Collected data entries
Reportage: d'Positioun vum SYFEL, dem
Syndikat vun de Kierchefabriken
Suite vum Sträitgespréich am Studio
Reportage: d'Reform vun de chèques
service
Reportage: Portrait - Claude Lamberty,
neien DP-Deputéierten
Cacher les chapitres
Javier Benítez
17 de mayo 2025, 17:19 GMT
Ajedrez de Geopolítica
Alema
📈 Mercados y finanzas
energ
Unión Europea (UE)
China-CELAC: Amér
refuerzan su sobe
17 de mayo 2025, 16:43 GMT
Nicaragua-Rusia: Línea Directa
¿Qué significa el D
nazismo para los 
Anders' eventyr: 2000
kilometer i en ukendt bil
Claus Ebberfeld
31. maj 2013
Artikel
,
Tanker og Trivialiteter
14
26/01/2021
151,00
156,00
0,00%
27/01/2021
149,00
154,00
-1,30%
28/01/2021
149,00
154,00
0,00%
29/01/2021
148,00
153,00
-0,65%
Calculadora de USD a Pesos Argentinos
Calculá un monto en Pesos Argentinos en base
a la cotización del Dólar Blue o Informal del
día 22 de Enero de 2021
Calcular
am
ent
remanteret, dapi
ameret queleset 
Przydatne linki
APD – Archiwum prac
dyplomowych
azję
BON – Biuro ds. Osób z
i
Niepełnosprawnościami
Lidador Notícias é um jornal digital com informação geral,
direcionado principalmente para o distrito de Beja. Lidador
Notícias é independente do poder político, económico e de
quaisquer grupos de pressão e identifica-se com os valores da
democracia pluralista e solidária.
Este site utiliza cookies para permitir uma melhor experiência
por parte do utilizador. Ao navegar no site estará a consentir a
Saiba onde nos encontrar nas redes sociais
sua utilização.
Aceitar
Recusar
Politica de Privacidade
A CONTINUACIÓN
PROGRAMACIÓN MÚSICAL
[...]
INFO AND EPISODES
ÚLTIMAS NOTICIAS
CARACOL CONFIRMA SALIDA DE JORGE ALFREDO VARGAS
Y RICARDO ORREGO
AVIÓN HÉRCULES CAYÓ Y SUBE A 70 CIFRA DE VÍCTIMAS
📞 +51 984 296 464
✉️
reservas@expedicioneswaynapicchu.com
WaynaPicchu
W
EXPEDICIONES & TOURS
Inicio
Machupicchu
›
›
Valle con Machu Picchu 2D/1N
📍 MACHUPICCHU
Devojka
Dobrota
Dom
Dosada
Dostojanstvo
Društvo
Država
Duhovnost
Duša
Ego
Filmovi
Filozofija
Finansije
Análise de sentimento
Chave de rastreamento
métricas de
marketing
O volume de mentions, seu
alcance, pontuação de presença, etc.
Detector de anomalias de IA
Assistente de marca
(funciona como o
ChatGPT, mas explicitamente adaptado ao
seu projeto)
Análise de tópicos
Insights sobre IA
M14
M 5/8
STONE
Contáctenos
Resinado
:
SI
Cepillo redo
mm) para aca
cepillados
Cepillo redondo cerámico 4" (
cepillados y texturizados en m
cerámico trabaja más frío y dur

Problem requirements :: Of the lines above, show those in which "Argentinos" appears.

Task response ::
Calculadora de USD a Pesos Argentinos
Calculá un monto en Pesos Argentinos en base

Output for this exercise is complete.